◆ Job ◆
Extract the records in full, leaving every picture out.

[Transcribed page contents]
======

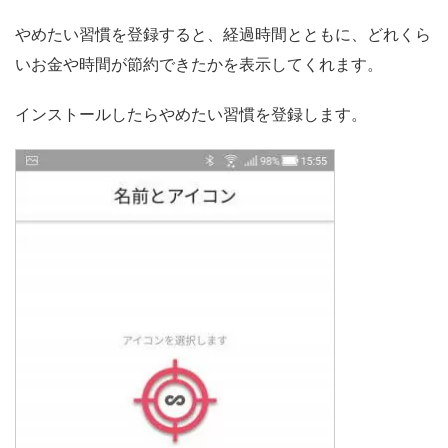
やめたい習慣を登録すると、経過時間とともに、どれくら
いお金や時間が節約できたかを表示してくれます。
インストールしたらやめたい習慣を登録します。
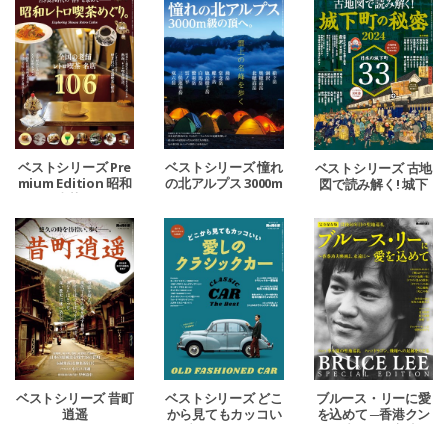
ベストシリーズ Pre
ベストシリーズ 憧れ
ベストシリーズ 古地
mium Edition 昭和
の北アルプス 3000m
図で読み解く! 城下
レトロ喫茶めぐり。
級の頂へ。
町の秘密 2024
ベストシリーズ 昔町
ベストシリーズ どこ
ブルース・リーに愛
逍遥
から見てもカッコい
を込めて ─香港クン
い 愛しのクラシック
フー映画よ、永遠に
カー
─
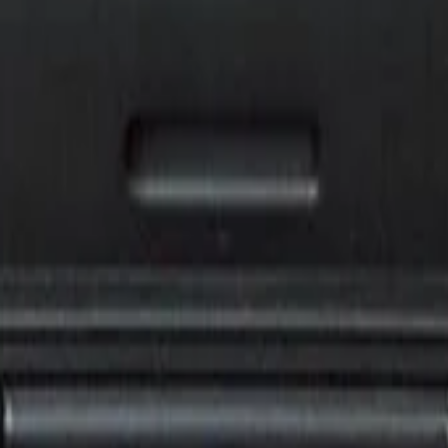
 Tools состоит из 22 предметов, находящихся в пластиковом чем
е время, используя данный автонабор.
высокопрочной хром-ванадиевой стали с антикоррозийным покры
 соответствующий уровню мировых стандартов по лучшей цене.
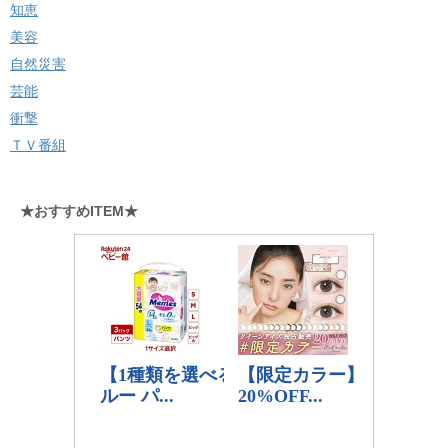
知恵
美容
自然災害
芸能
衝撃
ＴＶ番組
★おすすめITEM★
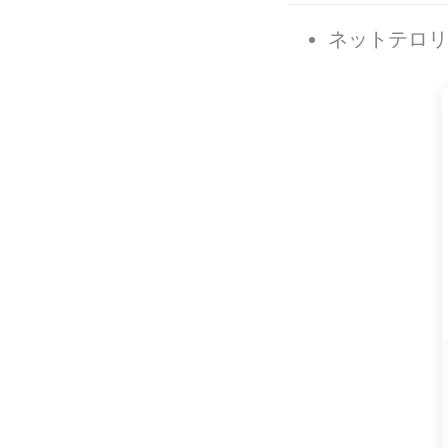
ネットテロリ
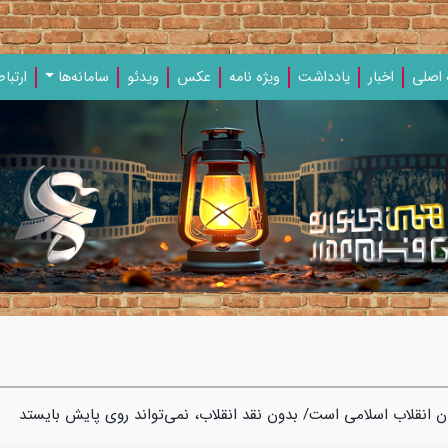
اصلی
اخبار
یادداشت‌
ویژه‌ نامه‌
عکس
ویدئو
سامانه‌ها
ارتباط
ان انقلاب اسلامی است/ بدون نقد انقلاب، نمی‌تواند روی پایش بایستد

======

◆ Exercise solution ◆
やめたい習慣を登録すると、経過時間とともに、どれくら
いお金や時間が節約できたかを表示してくれます。
インストールしたらやめたい習慣を登録します。
ベストシリーズ Pre
ベストシリーズ 憧れ
ベストシリーズ 古地
mium Edition 昭和
の北アルプス 3000m
図で読み解く! 城下
レトロ喫茶めぐり。
級の頂へ。
町の秘密 2024
ベストシリーズ 昔町
ベストシリーズ どこ
ブルース・リーに愛
逍遥
から見てもカッコい
を込めて ─香港クン
い 愛しのクラシック
フー映画よ、永遠に
カー
─
 Tools состоит из 22 предметов, находящихся в пластиковом чем
е время, используя данный автонабор.
высокопрочной хром-ванадиевой стали с антикоррозийным покры
 соответствующий уровню мировых стандартов по лучшей цене.
知恵
美容
自然災害
芸能
衝撃
ＴＶ番組
★おすすめITEM★
ネットテロリ
اصلی
اخبار
یادداشت‌
ویژه‌ نامه‌
عکس
ویدئو
سامانه‌ها
ارتباط
ان انقلاب اسلامی است/ بدون نقد انقلاب، نمی‌تواند روی پایش بایستد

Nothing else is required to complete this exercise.